Similar criticisms apply to “the unity of theory and practice” based upon “the primary of practice” (p. 187). Jackson admits that “to theorise is to act”; so again the genus is prior to the species—though the two can interact! As before, the fact that there are other ways of acting does not show that theorising is in any subordinate position; and even if in time theorising follows some other ways of acting, once it exists in interaction with them there is no “primacy” at all. “The aim, object and purpose of theorising”, says Jackson, “is newer and better practice”. Why (neglecting the idealistic notion of the aim of anything) should it not be newer and better theorising? Even if newer and better theorising meant only having newer and better mental pictures, what argument could Jackson have against the “primacy” of such an aim—granted that various measures (of eating, etc.) had to be taken in order to secure it? The fact is that the barren dogmatism of “dialectic” is inimical to the real study of social movements as well as of philosophy, and serves merely to obscure such problems as the relation of the theorist to the proletarian movement or the assimilation of science with industry under conditions of workers' emancipation. Such questions, treated positively (whether his conclusions are sound or not) by Eastman, are vastly more important than the considerations of leisure (p. 370) or of “the worth of individuality” (p. 632), which represent the highest flight of Jackson's ethical imagination.

It is to be understood that the main stimulus to the serious consideration of such features of social development comes from the work of Marx. But the “dialectic” which he mixed up with his positive views remains a stimulus to the adoption of a sectarian and anti-theoretical attitude, and an obstacle to the participation of scientists in a movement which naively seeks to remould “the world”. The polemic violence of Lenin's philosophical work, along with the fact, indicated above, that he does not get down to the major difficulties, has undoubtedly furthered sectarianism. The list of “Elements of Dialectics”, given by Jackson (pp. 635, 6) from one of Lenin's note-books and recommended as “of simply incalculable Value” to the student, is of the same amateurish character—though here, presumably, Lenin was merely jotting down hints for his own guidance. Selecting for comment item 12 in the list—“From co-existence to causality and from one form of connection and reciprocal dependence to another deeper and more general”—we may note its practical suggestiveness along with its theoretical inadequacy. It is true that a man with large political plans will be in a better position if he can find some causal connection between concurrent phenomena, which otherwise he has to make separate allowance for; it is true that he will be well-advised to look out for such connections; it is not true that there is bound to be such a connection in any given case. More broadly, it is not true that there is a “world” to change; there is (whatever social changes may be made) an irreducible plurality of social as of other activities.

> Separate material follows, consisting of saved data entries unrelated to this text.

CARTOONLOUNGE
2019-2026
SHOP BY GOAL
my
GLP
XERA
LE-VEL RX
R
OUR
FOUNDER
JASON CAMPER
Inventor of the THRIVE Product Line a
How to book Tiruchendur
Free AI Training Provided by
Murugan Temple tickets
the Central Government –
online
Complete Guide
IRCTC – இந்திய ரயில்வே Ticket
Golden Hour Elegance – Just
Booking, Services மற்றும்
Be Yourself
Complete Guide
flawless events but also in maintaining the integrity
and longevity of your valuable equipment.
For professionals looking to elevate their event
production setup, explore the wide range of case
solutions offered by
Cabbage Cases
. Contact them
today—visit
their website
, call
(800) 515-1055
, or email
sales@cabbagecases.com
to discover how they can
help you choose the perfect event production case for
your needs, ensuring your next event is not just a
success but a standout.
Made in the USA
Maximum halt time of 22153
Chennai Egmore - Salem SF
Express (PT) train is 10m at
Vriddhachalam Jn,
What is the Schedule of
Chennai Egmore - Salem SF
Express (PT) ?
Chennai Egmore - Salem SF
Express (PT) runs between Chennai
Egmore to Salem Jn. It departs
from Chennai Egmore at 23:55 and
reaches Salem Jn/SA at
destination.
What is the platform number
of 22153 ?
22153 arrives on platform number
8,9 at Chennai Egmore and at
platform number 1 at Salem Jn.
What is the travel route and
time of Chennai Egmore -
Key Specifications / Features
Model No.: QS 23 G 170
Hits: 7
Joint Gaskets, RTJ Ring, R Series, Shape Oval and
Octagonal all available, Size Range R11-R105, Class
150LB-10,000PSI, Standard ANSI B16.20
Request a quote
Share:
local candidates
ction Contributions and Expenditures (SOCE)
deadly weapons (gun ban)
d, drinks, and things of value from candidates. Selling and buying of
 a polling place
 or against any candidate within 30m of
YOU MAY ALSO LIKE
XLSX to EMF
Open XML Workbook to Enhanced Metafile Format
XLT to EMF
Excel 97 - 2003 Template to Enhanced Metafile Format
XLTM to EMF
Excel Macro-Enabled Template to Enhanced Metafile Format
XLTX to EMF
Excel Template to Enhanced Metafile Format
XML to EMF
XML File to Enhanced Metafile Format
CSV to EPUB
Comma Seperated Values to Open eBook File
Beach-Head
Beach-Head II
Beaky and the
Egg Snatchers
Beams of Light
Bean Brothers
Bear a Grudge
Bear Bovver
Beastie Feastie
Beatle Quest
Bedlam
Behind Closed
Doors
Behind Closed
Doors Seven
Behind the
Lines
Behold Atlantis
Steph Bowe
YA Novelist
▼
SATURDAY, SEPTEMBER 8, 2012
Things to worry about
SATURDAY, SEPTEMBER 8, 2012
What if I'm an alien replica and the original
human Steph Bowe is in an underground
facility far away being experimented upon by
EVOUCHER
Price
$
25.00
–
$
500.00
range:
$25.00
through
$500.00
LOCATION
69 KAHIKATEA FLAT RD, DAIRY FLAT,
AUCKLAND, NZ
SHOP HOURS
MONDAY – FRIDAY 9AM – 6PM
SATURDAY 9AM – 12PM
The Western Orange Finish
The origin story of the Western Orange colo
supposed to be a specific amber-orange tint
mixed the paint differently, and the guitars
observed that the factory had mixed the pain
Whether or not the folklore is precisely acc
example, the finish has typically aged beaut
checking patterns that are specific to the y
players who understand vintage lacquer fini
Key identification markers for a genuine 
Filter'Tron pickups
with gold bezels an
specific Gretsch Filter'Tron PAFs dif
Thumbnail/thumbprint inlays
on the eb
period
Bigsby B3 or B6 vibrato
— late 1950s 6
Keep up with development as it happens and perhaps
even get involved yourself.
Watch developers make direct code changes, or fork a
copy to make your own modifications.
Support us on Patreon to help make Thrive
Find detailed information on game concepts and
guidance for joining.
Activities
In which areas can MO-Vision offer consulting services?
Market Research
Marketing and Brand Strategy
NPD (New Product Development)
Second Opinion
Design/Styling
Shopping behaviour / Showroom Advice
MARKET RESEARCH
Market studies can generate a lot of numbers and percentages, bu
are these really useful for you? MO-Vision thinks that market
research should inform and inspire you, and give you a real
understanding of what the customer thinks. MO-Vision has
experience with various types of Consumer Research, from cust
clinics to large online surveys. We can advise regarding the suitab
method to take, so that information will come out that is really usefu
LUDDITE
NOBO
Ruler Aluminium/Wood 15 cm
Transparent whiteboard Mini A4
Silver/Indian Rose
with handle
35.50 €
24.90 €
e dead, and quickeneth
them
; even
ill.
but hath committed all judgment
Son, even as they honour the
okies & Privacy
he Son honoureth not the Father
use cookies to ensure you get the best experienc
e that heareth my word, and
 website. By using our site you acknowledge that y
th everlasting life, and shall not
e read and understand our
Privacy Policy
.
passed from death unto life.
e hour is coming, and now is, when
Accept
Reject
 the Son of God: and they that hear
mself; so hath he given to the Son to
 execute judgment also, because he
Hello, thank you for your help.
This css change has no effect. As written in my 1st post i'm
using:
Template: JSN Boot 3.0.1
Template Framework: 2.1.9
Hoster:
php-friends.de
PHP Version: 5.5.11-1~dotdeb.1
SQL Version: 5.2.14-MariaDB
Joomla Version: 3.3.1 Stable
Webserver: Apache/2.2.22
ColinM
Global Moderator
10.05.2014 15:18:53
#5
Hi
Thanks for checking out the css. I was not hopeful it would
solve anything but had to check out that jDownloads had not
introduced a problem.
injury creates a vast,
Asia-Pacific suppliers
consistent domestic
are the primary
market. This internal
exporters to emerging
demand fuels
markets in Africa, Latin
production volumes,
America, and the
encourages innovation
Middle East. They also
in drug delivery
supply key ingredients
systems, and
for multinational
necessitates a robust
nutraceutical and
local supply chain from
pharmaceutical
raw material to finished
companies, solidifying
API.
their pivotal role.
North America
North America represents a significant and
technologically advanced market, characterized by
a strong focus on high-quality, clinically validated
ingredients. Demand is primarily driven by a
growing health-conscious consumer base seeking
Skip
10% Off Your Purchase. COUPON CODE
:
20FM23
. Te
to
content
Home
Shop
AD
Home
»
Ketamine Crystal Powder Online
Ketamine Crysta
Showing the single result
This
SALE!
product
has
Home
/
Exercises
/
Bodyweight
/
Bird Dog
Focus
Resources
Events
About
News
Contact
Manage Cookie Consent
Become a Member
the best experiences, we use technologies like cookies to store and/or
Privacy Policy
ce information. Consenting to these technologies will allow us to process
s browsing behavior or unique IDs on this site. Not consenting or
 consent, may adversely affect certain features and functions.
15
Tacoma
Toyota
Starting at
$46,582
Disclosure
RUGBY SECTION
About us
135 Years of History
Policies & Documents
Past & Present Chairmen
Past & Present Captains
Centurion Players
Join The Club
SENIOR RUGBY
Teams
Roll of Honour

This, I take it, instrumentalism apart, is what Eastman has mainly in mind when he speaks of “possibilities”—a question which Jackson in his various wrestlings with “freedom and necessity”, entirely fails to clear up, since he can neither identify nor logically distinguish mental and “mechanical” causality. No doubt, also, it is the incorrigible distinctness of human interests that Eastman is thinking of when he advises revolutionists to acquire an understanding of psychology. He is right, at any rate, in holding that it was just because Lenin's “practice” (his experimental, and thus logically pluralistic, habit of mind) was not one with his theory (of a primary reality) that he was able to do as much as he did. Still, the promulgation of this theory was part of his practice, and it has contributed to the establishment of that obscurantist “culture” which this tedious book exemplifies and defends.